** Begin RECORDS TO USE **

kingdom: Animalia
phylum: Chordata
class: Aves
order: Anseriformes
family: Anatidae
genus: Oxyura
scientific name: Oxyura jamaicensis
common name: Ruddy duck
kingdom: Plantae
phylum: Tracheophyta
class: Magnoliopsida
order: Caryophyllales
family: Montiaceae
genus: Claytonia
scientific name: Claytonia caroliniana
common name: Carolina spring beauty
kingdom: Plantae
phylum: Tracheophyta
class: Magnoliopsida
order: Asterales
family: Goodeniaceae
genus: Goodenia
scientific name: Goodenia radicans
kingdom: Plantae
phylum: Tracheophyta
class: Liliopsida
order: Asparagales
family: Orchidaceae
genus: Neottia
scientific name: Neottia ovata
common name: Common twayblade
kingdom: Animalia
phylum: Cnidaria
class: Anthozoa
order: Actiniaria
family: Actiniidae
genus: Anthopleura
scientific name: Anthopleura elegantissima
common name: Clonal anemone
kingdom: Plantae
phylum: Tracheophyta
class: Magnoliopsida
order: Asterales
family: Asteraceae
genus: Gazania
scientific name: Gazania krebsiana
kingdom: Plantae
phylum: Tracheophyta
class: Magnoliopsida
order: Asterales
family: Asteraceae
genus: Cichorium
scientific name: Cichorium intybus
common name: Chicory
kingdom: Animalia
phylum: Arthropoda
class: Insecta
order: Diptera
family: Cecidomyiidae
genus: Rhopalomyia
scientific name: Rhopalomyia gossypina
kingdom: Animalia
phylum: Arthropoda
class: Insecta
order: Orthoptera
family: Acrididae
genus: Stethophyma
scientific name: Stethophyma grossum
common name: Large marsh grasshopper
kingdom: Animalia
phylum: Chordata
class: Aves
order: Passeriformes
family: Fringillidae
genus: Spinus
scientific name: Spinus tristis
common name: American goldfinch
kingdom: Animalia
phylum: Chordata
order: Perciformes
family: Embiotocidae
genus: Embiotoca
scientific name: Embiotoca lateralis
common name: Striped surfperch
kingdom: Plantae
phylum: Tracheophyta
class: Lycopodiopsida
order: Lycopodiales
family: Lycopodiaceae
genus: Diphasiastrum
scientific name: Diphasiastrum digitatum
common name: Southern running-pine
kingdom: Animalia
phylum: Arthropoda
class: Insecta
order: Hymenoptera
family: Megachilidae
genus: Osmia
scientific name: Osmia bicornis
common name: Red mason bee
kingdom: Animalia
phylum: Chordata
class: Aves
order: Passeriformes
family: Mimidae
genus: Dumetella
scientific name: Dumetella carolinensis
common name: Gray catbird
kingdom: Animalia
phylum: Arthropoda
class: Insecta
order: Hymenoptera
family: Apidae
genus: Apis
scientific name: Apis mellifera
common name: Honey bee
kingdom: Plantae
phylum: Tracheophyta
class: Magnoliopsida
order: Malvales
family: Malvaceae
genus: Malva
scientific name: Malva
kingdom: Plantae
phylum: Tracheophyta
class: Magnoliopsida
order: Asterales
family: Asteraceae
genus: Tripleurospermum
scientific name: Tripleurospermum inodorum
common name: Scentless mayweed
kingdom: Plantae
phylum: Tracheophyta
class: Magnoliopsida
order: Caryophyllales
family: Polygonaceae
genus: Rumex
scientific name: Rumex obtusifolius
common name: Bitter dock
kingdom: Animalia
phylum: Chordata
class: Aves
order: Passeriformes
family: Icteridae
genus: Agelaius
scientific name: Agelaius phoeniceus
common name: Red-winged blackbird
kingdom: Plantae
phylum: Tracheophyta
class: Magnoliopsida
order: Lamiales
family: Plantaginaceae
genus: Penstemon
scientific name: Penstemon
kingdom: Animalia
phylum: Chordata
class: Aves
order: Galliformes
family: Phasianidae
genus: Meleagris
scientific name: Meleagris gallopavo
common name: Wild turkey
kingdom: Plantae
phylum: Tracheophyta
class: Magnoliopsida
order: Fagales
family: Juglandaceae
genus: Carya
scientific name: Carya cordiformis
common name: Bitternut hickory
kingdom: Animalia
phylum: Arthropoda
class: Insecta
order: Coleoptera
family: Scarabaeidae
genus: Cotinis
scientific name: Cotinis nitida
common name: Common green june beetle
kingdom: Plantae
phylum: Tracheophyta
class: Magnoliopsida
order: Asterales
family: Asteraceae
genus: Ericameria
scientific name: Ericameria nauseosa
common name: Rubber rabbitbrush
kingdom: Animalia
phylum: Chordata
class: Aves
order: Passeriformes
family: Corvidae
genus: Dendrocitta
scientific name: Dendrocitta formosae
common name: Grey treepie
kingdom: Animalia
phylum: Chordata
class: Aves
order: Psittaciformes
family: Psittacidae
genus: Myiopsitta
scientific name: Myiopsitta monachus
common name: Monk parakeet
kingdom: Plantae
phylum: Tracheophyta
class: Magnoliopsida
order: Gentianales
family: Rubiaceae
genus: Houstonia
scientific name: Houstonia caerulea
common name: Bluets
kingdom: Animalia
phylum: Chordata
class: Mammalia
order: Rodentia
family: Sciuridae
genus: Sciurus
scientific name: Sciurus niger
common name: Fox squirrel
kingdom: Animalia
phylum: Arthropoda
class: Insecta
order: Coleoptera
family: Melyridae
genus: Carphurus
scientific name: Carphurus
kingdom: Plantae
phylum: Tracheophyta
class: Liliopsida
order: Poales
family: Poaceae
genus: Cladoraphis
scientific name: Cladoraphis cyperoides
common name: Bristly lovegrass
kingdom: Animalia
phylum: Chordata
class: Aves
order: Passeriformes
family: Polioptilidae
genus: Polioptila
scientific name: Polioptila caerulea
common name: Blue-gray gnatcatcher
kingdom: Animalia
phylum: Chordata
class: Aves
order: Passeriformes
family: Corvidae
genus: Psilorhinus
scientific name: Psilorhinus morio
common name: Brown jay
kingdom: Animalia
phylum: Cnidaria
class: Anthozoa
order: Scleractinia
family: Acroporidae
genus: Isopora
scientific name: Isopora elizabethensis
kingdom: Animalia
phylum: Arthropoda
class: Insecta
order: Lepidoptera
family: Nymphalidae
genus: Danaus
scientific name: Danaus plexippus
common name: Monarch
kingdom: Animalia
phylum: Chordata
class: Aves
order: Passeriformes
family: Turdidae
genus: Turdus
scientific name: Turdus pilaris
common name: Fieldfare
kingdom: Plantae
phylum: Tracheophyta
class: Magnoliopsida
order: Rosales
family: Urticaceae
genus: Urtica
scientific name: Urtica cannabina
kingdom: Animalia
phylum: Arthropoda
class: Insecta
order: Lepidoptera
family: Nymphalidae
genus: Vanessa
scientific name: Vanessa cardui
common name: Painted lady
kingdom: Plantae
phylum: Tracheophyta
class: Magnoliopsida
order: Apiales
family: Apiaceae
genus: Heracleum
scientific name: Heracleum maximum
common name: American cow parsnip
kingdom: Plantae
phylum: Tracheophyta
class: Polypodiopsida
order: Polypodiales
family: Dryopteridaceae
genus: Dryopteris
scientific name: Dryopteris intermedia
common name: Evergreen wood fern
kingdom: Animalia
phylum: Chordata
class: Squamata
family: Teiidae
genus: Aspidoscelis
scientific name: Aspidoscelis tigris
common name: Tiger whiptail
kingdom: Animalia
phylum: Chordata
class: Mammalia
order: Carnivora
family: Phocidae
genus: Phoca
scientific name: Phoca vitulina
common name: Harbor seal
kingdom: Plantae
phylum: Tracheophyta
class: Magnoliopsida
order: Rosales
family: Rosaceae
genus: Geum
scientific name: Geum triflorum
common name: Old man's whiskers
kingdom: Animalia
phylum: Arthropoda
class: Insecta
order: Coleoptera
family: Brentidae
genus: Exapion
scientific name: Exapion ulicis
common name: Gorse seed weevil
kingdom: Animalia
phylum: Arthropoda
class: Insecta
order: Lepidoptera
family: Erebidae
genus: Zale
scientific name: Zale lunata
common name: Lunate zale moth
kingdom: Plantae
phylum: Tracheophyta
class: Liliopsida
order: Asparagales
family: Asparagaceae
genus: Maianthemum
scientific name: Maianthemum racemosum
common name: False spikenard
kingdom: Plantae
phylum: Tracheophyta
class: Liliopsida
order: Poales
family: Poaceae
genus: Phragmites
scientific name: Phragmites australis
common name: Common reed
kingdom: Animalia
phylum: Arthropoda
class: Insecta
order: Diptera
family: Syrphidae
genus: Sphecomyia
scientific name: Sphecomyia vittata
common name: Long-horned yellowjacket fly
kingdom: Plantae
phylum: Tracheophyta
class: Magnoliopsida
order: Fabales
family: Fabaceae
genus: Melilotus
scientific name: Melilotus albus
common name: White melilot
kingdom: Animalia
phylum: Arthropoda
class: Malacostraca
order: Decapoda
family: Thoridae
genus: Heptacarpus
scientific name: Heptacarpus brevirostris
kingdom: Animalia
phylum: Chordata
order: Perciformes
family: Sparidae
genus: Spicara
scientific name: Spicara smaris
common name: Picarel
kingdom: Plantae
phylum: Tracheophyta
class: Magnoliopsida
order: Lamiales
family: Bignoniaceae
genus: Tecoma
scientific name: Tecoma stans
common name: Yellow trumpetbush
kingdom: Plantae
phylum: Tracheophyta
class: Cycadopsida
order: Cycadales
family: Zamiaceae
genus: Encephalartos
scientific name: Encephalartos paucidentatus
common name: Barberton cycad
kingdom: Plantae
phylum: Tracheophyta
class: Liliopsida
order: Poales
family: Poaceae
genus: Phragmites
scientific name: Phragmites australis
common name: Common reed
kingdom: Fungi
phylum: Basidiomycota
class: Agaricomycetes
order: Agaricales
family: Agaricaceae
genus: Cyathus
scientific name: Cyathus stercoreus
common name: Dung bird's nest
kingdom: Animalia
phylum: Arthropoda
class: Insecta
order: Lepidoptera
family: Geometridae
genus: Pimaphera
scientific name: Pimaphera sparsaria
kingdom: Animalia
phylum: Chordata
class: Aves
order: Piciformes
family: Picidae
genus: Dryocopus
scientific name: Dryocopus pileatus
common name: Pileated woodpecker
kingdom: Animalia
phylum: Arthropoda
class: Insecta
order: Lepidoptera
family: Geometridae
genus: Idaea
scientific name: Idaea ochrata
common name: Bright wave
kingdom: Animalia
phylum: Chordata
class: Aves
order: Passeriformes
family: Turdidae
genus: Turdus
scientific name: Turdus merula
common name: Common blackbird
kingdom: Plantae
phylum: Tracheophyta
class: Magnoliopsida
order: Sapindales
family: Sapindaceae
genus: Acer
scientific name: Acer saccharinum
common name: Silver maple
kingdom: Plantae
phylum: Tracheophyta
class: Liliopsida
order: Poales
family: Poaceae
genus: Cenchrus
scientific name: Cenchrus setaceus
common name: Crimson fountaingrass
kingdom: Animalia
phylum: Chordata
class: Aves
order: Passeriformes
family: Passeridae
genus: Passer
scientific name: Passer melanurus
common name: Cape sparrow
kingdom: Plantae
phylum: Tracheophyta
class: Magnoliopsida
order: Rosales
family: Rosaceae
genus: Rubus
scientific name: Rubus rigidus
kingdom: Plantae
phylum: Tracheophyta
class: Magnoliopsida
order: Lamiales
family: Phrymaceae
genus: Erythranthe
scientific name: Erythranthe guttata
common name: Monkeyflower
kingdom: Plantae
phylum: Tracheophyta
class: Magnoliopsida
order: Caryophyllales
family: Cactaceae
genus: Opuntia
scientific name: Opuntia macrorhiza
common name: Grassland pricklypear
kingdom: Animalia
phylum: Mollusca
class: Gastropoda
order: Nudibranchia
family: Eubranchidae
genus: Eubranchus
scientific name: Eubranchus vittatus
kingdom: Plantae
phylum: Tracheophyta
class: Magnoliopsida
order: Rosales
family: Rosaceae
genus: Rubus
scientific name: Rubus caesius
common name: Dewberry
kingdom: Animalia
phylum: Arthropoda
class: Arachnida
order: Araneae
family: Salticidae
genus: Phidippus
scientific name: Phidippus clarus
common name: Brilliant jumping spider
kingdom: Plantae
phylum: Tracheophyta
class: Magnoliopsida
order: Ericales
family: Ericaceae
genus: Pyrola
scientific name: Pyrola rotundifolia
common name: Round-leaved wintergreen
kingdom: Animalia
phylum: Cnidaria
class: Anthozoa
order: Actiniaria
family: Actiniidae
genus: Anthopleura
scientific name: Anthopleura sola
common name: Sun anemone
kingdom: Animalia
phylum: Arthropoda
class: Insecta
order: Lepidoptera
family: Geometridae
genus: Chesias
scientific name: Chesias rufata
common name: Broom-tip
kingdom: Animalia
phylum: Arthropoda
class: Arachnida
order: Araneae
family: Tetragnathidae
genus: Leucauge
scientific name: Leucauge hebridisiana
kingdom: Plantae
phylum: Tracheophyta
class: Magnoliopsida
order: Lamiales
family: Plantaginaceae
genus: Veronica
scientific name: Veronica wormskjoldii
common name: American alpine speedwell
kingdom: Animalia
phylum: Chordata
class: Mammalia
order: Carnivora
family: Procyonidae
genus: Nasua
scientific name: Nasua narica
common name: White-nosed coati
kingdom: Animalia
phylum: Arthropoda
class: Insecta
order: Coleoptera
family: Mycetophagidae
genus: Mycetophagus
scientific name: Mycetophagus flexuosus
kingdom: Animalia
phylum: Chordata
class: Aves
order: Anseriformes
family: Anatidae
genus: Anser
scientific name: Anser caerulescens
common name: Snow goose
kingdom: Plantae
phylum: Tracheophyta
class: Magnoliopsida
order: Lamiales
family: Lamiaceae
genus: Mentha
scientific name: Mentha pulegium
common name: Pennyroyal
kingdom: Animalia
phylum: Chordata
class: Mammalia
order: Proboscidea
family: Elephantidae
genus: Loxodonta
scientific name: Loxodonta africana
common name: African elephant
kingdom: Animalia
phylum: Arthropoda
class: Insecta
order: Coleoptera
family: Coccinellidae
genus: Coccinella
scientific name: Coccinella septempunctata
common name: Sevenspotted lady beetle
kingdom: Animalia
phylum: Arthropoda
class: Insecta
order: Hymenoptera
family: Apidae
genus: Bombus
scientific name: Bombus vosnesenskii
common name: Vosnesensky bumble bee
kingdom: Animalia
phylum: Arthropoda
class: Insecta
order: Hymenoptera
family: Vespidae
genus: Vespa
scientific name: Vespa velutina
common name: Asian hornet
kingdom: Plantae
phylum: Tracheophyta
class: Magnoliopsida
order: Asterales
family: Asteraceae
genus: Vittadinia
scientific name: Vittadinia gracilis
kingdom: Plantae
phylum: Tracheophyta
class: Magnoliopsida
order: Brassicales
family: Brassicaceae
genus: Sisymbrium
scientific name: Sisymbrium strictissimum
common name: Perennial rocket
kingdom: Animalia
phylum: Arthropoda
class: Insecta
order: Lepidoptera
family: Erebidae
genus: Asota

** End RECORDS TO USE **

Copy, word for word, the stretch of lines above from the line containing "family: Bignoniaceae" through the line containing "family: Sapindaceae", with both of those lines included.

family: Bignoniaceae
genus: Tecoma
scientific name: Tecoma stans
common name: Yellow trumpetbush
kingdom: Plantae
phylum: Tracheophyta
class: Cycadopsida
order: Cycadales
family: Zamiaceae
genus: Encephalartos
scientific name: Encephalartos paucidentatus
common name: Barberton cycad
kingdom: Plantae
phylum: Tracheophyta
class: Liliopsida
order: Poales
family: Poaceae
genus: Phragmites
scientific name: Phragmites australis
common name: Common reed
kingdom: Fungi
phylum: Basidiomycota
class: Agaricomycetes
order: Agaricales
family: Agaricaceae
genus: Cyathus
scientific name: Cyathus stercoreus
common name: Dung bird's nest
kingdom: Animalia
phylum: Arthropoda
class: Insecta
order: Lepidoptera
family: Geometridae
genus: Pimaphera
scientific name: Pimaphera sparsaria
kingdom: Animalia
phylum: Chordata
class: Aves
order: Piciformes
family: Picidae
genus: Dryocopus
scientific name: Dryocopus pileatus
common name: Pileated woodpecker
kingdom: Animalia
phylum: Arthropoda
class: Insecta
order: Lepidoptera
family: Geometridae
genus: Idaea
scientific name: Idaea ochrata
common name: Bright wave
kingdom: Animalia
phylum: Chordata
class: Aves
order: Passeriformes
family: Turdidae
genus: Turdus
scientific name: Turdus merula
common name: Common blackbird
kingdom: Plantae
phylum: Tracheophyta
class: Magnoliopsida
order: Sapindales
family: Sapindaceae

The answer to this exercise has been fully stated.